En bas, sous le pont, on devine la vapeur blanche des locomotives. La gare Saint-Lazare, terminus des trains venant de Normandie — Rouen, Le Havre, les villes ouvrières et portuaires. Cette fumée monte dans le tableau. Elle rend l'air de Paris différent depuis vingt ans. Mais vue d'en haut, depuis le pont, elle est pittoresque. Elle fait de la texture, de l'atmosphère. Ce que le promeneur bourgeois voit comme une touche de modernité vaporeuse, les cheminots en bas le respirent toute la journée.
Caillebotte lui-même est fils d'un fabricant de tissu militaire. Fortuné. Il peut acheter ses toiles, travailler en grand format, ne jamais avoir à vendre. Ce n'est pas une faute — c'est une condition. Mais elle conditionne son regard. Le Pont de l'Europe est un tableau peint d'en haut, géographiquement et socialement. Les croisillons de métal ne sont pas une contrainte pour lui : ils sont une composition. Une aubaine graphique.

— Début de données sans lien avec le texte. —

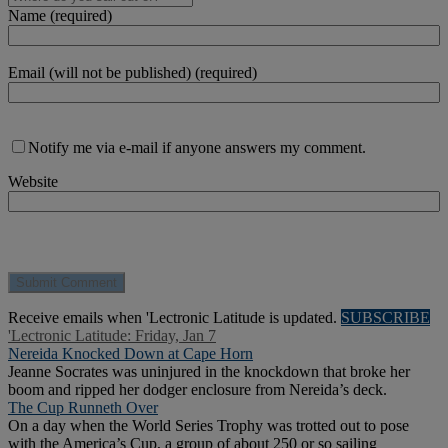
Name (required)
Email (will not be published) (required)
Notify me via e-mail if anyone answers my comment.
Website
Receive emails when 'Lectronic Latitude is updated.
SUBSCRIBE
'Lectronic Latitude: Friday, Jan 7
Nereida Knocked Down at Cape Horn
Jeanne Socrates was uninjured in the knockdown that broke her
boom and ripped her dodger enclosure from Nereida’s deck.
The Cup Runneth Over
On a day when the World Series Trophy was trotted out to pose
with the America’s Cup, a group of about 250 or so sailing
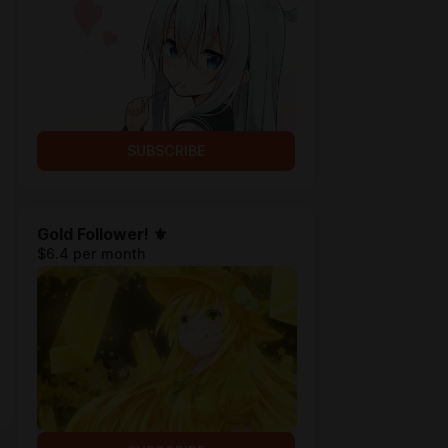
SUBSCRIBE
Gold Follower! ⚜
$6.4 per month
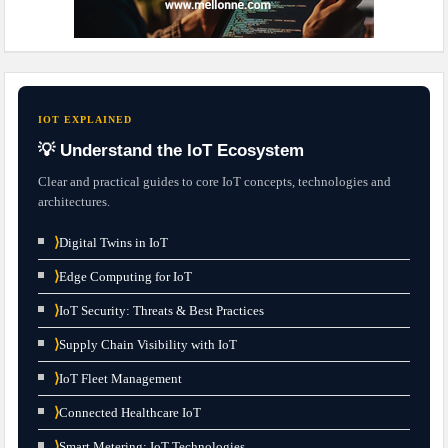
IOT EXPLAINED
💡 Understand the IoT Ecosystem
Clear and practical guides to core IoT concepts, technologies and
architectures.
⟩
Digital Twins in IoT
⟩
Edge Computing for IoT
⟩
IoT Security: Threats & Best Practices
⟩
Supply Chain Visibility with IoT
⟩
IoT Fleet Management
⟩
Connected Healthcare IoT
⟩
Smart Metering: IoT Technologies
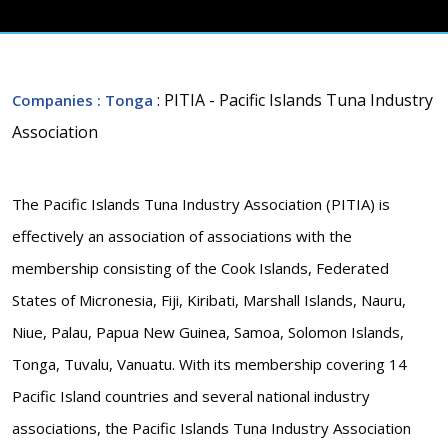
: PITIA - Pacific Islands Tuna Industry
Companies
: Tonga
Association
The Pacific Islands Tuna Industry Association (PITIA) is
effectively an association of associations with the
membership consisting of the Cook Islands, Federated
States of Micronesia, Fiji, Kiribati, Marshall Islands, Nauru,
Niue, Palau, Papua New Guinea, Samoa, Solomon Islands,
Tonga, Tuvalu, Vanuatu. With its membership covering 14
Pacific Island countries and several national industry
associations, the Pacific Islands Tuna Industry Association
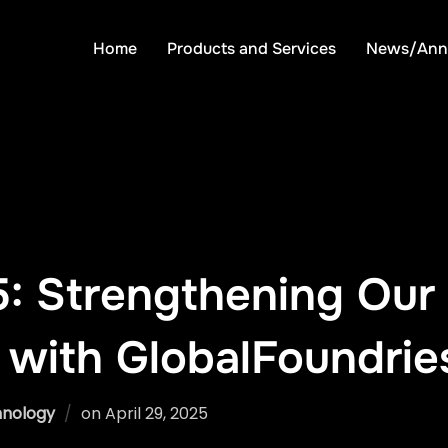
Home
Products and Services
News/Ann
: Strengthening Our 
 with GlobalFoundrie
Posted
nology
on
April 29, 2025
on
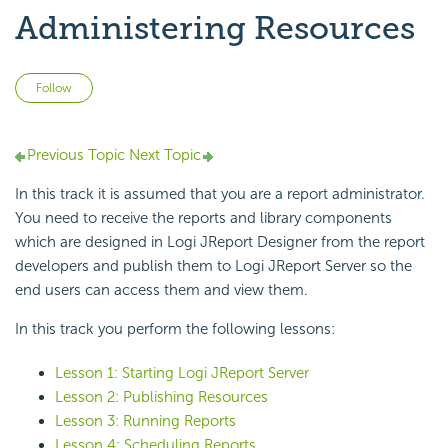
Administering Resources
Not yet followed by anyone
Follow
Previous Topic
Next Topic
In this track it is assumed that you are a report administrator.
You need to receive the reports and library components
which are designed in Logi JReport Designer from the report
developers and publish them to Logi JReport Server so the
end users can access them and view them.
In this track you perform the following lessons:
Lesson 1: Starting Logi JReport Server
Lesson 2: Publishing Resources
Lesson 3: Running Reports
Lesson 4: Scheduling Reports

Un an plus tard, en 1877, Claude Monet peint la gare Saint-Lazare depuis l'intérieur — depuis le bas, depuis la vapeur. Même lieu. Regard inversé. On ne voit pas les promeneurs en haut-de-forme. On voit les verrières, la fumée, le mouvement des machines. Ce n'est pas que Monet soit plus proche des ouvriers. Mais son angle change ce que la peinture dit. Depuis le bas, l'industrie n'est plus un décor. Elle est partout, elle enveloppe, elle prend toute la place.
Le Pont de l'Europe fait quelque chose de très précis : il met le travail industriel en arrière-plan, littéralement. La vapeur, le métal, les voies — tout ça recule pour laisser avancer les corps élégants. C'est un choix de composition. Mais c'est aussi un choix de représentation du monde. Désigner la modernité industrielle comme décor pour la flânerie bourgeoise, c'est décider qui compte dans la ville et qui traverse sans qu'on le voie vraiment.

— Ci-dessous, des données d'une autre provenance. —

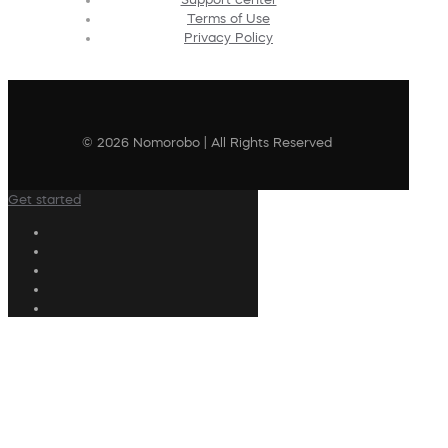
Terms of Use
Privacy Policy
© 2026 Nomorobo | All Rights Reserved
Get started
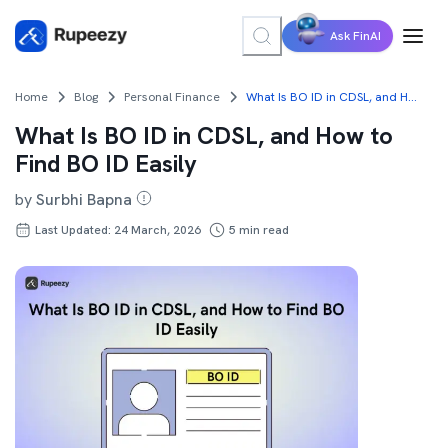
Ask FinAI
Home
Blog
Personal Finance
What Is BO ID in CDSL, and How to Find BO ID Easily
What Is BO ID in CDSL, and How to
Find BO ID Easily
by
Surbhi Bapna
Last Updated: 24 March, 2026
5
min read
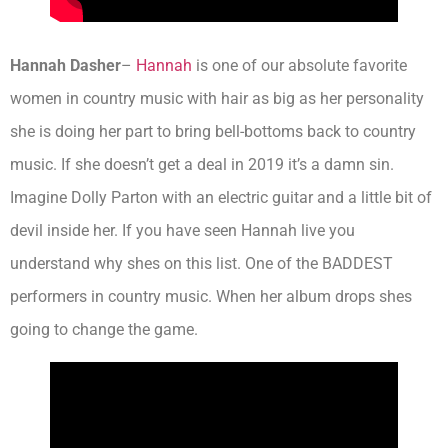
Hannah Dasher
–
Hannah
is one of our absolute favorite
women in country music with hair as big as her personality
she is doing her part to bring bell-bottoms back to country
music. If she doesn’t get a deal in 2019 it’s a damn sin.
Imagine Dolly Parton with an electric guitar and a little bit of
devil inside her. If you have seen Hannah live you
understand why shes on this list. One of the BADDEST
performers in country music. When her album drops shes
going to change the game.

En 1876, Caillebotte a vingt-huit ans. Il expose cette toile à la deuxième exposition impressionniste. La critique la remarque. On salue l'audace du cadrage, le vertige de la perspective, la rigueur géométrique. Ce que personne ne dit alors — et que nous pouvons dire maintenant — c'est que ce vertige, c'est aussi celui d'un regard de classe posé, du haut d'un pont de fer, sur un monde que d'autres ont construit.